I have a code is like this:
SIM_SCGC5 |=0x400; //enable clock to port B
PORTB_PCR19 = 0x100; //Make PTB19 as GPIO
GPIOB_PDDR|=0x80000; //Make BTB19 as output pin
GPIOB_PDOR &= ~0x80000; //turn green led on
GPIOB_PDOR |= 0x80000;
Which compiles to (just the while loop):
GPIOB_PDOR &= ~0x80000; //turn green led on <Baldur: set pin low>
548: 4b09 ldr r3, [pc, #36] ; (570 <main+0x54>) <Baldur: 2 cycles>
54a: 4a09 ldr r2, [pc, #36] ; (570 <main+0x54>) <Baldur: 2 cycles>
54c: 6811 ldr r1, [r2, #0] <Baldur: 2 cycles>
54e: 4a09 ldr r2, [pc, #36] ; (574 <main+0x58>) <Baldur: 2 cycles>
550: 400a ands r2, r1 <Baldur: 1 cycle>
552: 601a str r2, [r3, #0] <Baldur: 2 cycles>
C:\Users\baldurtho\workspace.kds\TestProject_005\Debug/../Sources/main.c:87 (discriminator 1)
GPIOB_PDOR |= 0x80000;
554: 4b06 ldr r3, [pc, #24] ; (570 <main+0x54>) <Baldur: 2 cycles>
556: 4a06 ldr r2, [pc, #24] ; (570 <main+0x54>) <Baldur: 2 cycles>
558: 6812 ldr r2, [r2, #0] <Baldur: 2 cycles>
55a: 2180 movs r1, #128 ; 0x80 <Baldur: 1 cycle>
55c: 0309 lsls r1, r1, #12 <Baldur: 1 cycle1>
55e: 430a orrs r2, r1 <Baldur: 1 cycle>
560: 601a str r2, [r3, #0] <Baldur: 2 cycles>
C:\Users\baldurtho\workspace.kds\TestProject_005\Debug/../Sources/main.c:90 (discriminator 1)
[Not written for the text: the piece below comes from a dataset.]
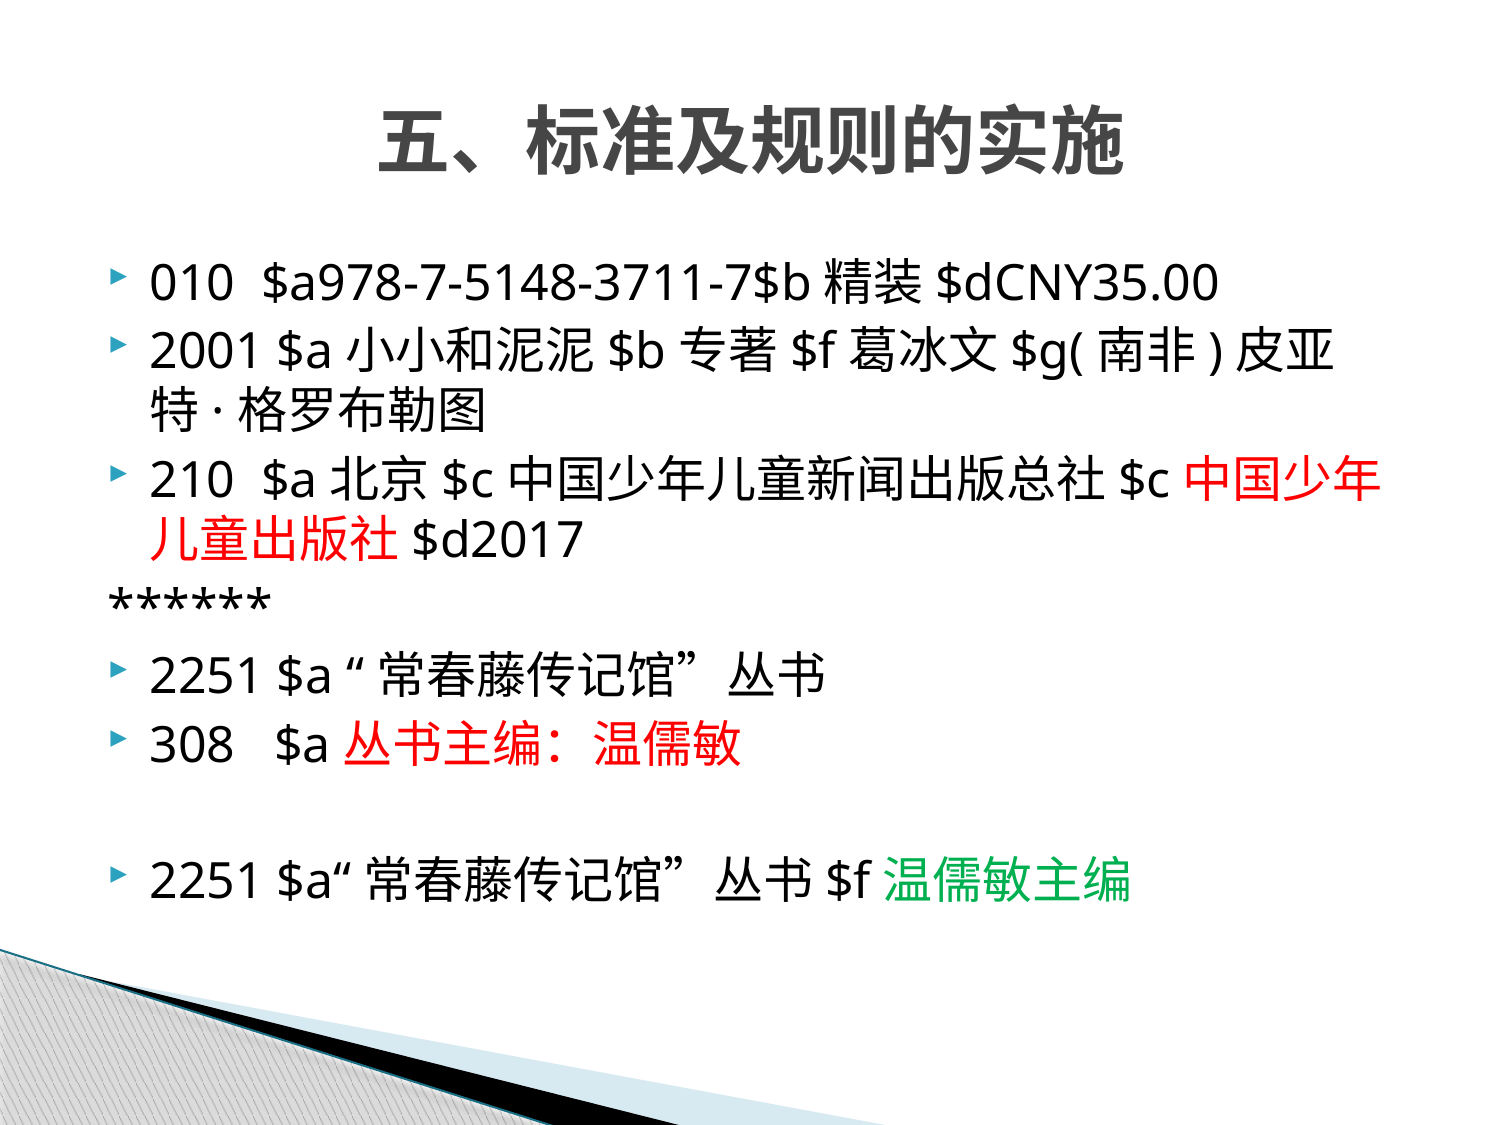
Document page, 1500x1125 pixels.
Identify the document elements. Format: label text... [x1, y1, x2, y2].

562: e7f1 b.n 548 <main+0x2c> <Baldur: 3 cycles>
564: 40047000 .word 0x40047000
568: 00001038 .word 0x00001038
56c: 4004a000 .word 0x4004a000
570: 400ff040 .word 0x400ff040
574: fff7ffff .word 0xfff7ffff
This code gave a square wave on the oscilloscope of 717 ns High and 618ns Low.
I counted instruction cycles and added to the above in <> brackets
(m0+ instruction set: http://infocenter.arm.com/help/index.jsp?topic=/com.arm.doc.ddi0432c/index.html)
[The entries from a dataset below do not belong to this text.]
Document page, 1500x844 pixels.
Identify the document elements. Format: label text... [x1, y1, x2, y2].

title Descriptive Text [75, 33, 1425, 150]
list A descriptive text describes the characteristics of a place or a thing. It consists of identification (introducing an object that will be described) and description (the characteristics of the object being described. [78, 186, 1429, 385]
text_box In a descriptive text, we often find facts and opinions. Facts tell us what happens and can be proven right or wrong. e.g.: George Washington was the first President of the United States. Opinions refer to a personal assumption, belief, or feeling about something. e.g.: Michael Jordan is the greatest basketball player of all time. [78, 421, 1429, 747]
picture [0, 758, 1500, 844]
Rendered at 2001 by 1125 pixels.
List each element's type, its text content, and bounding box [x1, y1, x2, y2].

To check my clock period I added 10 „nop“s and found it to be about 47.7ns.
So from the code without nops the 717ns is equavilent to 15 cycles and 618 is equavilent to 13 cycles
Low period: Counting cycles from line 552 (pin set low) to line 560 (pin set high) í count (my comments in the <> prackets) 11 cycles when scope said 13.
High period: counting cycles from line 560 to 552 i find 14 cycles but scope says 15
I have read that the m0+ processor has a 2 stage pipeline. Due to it I thought maybe the four 2 cycle instructions in row at line 548 to 54e would actually execute on every cycle and thus my actual program would be faster than the cycles for each instruction. But what I experience is the opposite, my code is slower than predicted.
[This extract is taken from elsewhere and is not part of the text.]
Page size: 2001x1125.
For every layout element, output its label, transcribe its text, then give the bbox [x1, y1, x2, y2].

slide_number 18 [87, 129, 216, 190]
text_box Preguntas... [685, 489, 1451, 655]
I did some experiments and found that putting in one "ldr r3, [pc, #36]" instruction (inline assembly) to the c-code prolonged the time by time comparable to two cycles and adding two "ldr r3, [pc, #36]" in a row added four cycles. Could it be that the cycle count is given taking into account the two stage pipeline and expecting linear execution?
The Freescale Kinetis processors are said to have no wait states so that should not cause the slow down.
I was not able to test the length of all the instructions on my assembly output due to a strange problem: when I put in to my c-code the following: "__asm("orrs r2,r1"); I got the message that this instruction was not supported in Thumb16 mode - but I can see the instruction in my assembly above???
When I saw your post I realized that the time difference from my cycle counting to the output measured could be due to bus access. Do you think that could be the case here?
Again, I would be very happy for any comment.
In the last trace, the signal you see is the core clk which is the maximum speed while the NVIC module runs at the bus clk frequency [half the core speed], This is the reason you are observing 24 clk cycles between the interruption trigger and the interruption response.
the last trace is the TRACE_CLKOUT, it is the half of clock source. As you can see here.
And the NVIC run at System clock not at Bus clock...
There is someone that can help me to undertand why the latency is too big than 12 cycles?